## [Activity]
Scan the listing below for the word "action" and copy every line where it occurs.

## [Collected data]
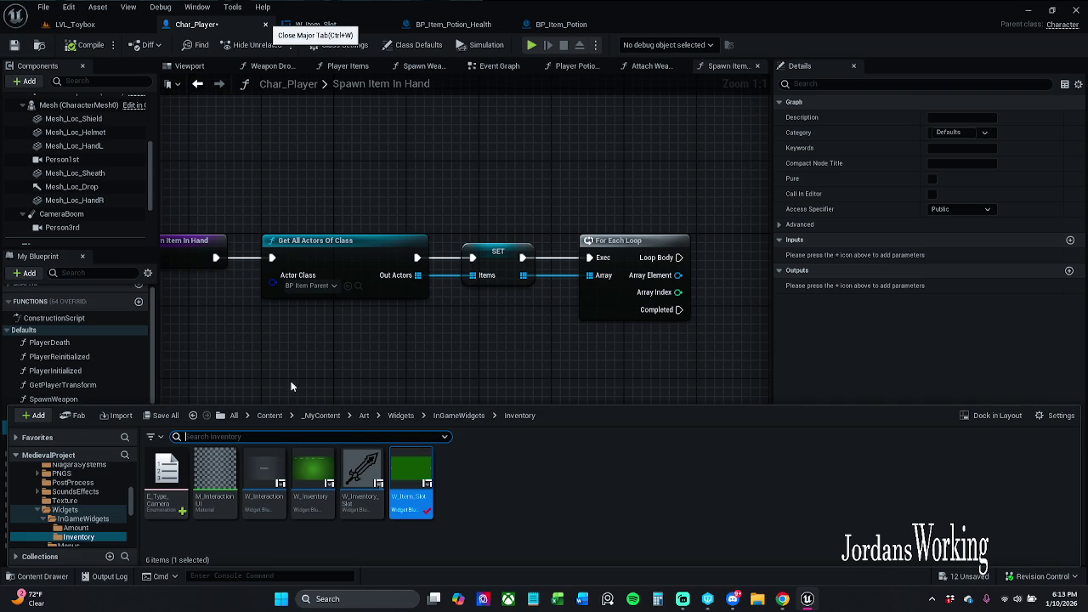
{"action": "key", "text": "ctrl+w"}
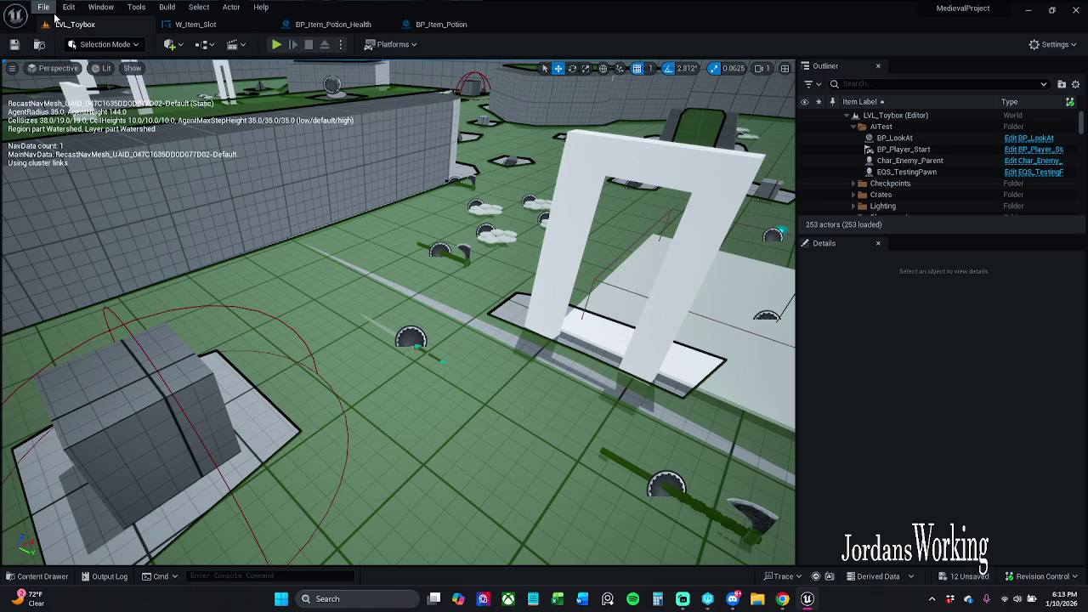
- Save all modified assets, checking out the potion assets so they can be saved
{"action": "left_click", "coordinate": [42, 8]}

## [Solution to this exercise]
{"action": "key", "text": "ctrl+w"}
{"action": "left_click", "coordinate": [42, 8]}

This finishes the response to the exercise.